In Ground Four, Petitioner alleges that the government breached his plea agreement by using dismissed counts to serve as predicate crimes for his conviction on Count 34. Id. at 8. Petitioner's conviction on Count 34 was based on the conspiracy and robbery charges in violation of 18 U.S.C. § 1951 alleged in Counts 32 and 33, respectively. Petitioner argues that the United States promised to dismiss these charges as a term of the Plea Agreement, and thus, committed a breach of contract by using Counts 32 and 33 as predicate crimes of violence to support his conviction on Count 34. Id.
The United States’ Motion to Dismiss does not challenge the merits of Petitioner's grounds for relief, but instead argues that the § 2255 Motion should be dismissed because it is untimely.3 ECF No. 766 at 2-5. The United States argues that Petitioner's claims fall outside the timeline for filing habeas corpus petitions established by the Antiterrorism and Effective Death Penalty Act (“AEDPA”), as codified in 28 U.S.C. § 2225(f). Id. Further, the United Sates argues that Petitioner is not entitled to equitable tolling of this limitations period. Id. at 5.

Records from a data source:
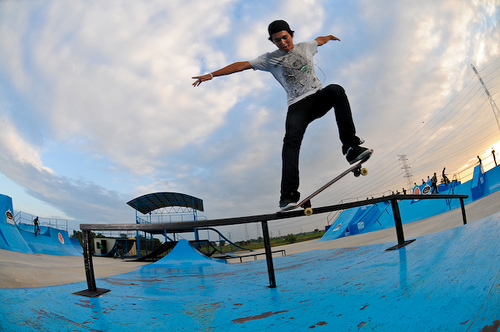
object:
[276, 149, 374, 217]
skateboard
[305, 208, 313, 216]
wheels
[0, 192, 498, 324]
skatepark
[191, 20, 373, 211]
boy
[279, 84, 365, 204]
jeans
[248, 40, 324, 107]
white shirt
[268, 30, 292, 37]
dark hair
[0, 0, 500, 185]
sky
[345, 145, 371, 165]
sneakers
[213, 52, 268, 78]
arms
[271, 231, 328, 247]
grass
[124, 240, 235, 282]
ramp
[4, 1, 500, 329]
picture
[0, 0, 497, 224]
clouds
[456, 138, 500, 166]
sun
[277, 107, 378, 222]
tricks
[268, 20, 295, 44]
hat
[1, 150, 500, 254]
railing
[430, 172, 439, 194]
people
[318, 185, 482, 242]
ramp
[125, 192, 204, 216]
canopy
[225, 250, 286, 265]
bench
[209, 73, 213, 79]
bracelet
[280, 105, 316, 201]
leg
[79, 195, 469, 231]
rail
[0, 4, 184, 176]
background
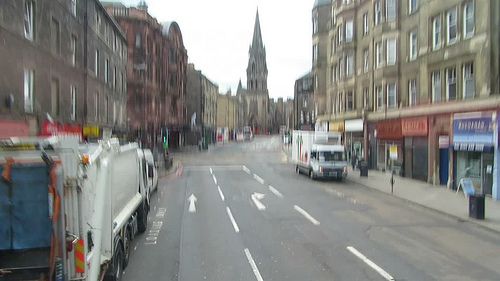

Work instructions:
(1) Answer these questions from the passage on the § 2255 motion:
(a) Which two counts served as the basis for Petitioner's conviction on Count 34?
(b) On what ground does the United States' Motion to Dismiss argue the § 2255 Motion should be dismissed?
(c) Which act establishes the filing timeline the United States relies on?
(2) Carry the passage on the § 2255 motion forward from its final sentence.
The records were drawn from a separate source.

Outputs for the tasks:
(1)
(a) Counts 32 and 33, the conspiracy and robbery charges under 18 U.S.C. § 1951.
(b) That it is untimely.
(c) The Antiterrorism and Effective Death Penalty Act (AEDPA).

(2)
In his Response, Petitioner argues that his § 2255 Motion is timely under § 2255(f)(3). ECF No. 780 at 3. Petitioner appears to argue that the Supreme Court decisions in Johnson v. United States, 576 U.S. 591, 135 S.Ct. 2551, 192 L.Ed.2d 569 (2015); United States v. Davis, 588 U.S. 445, 139 S.Ct. 2319, 204 L.Ed.2d 757 (2019); and United States v. Taylor, 596 U.S. 845, 142 S.Ct. 2015, 213 L.Ed.2d 349 (2022); and the Fourth Circuit's decision in codefendant Andra Green's case, United States v. Green, 67 F.4th 657 (4th Cir. 2023), extended his time to file the § 2255 Motion. Id. at 3-4. Additionally, Petitioner makes an ineffective assistance of counsel claim against his former trial counsel for the first time in his Response. Id. at 3.
B. Legal Standard
A prisoner may challenge a sentence imposed by a federal court, if (1) the sentence violates the Constitution or laws of the United States; (2) the sentencing court lacked jurisdiction to impose the sentence; (3) the sentence exceeds the statutory maximum; or (4) the sentence “is otherwise subject to collateral attack.” 28 U.S.C. § 2255(a). A sentence is “otherwise subject to collateral attack,” if a petitioner shows that the proceedings suffered from “a fundamental defect which inherently results in a complete miscarriage of justice.” United States v. Addonizio, 442 U.S. 178, 185, 99 S.Ct. 2235, 60 L.Ed.2d 805 (1979) (quoting Hill v. United States, 368 U.S. 424, 428, 82 S.Ct. 468, 7 L.Ed.2d 417 (1962)). A petitioner bears the burden of proving one of those grounds by a preponderance of the evidence. See Miller v. United States, 261 F.2d 546, 547 (4th Cir. 1958). If he satisfies that burden, the court may vacate, set aside, or correct the sentence. 28 U.S.C. § 2255(b). However, if the motion, when viewed against the record, shows that the petitioner is entitled to no relief, the court may summarily dismiss the motion. Raines v. United States, 423 F.2d 526, 529 (4th Cir. 1970).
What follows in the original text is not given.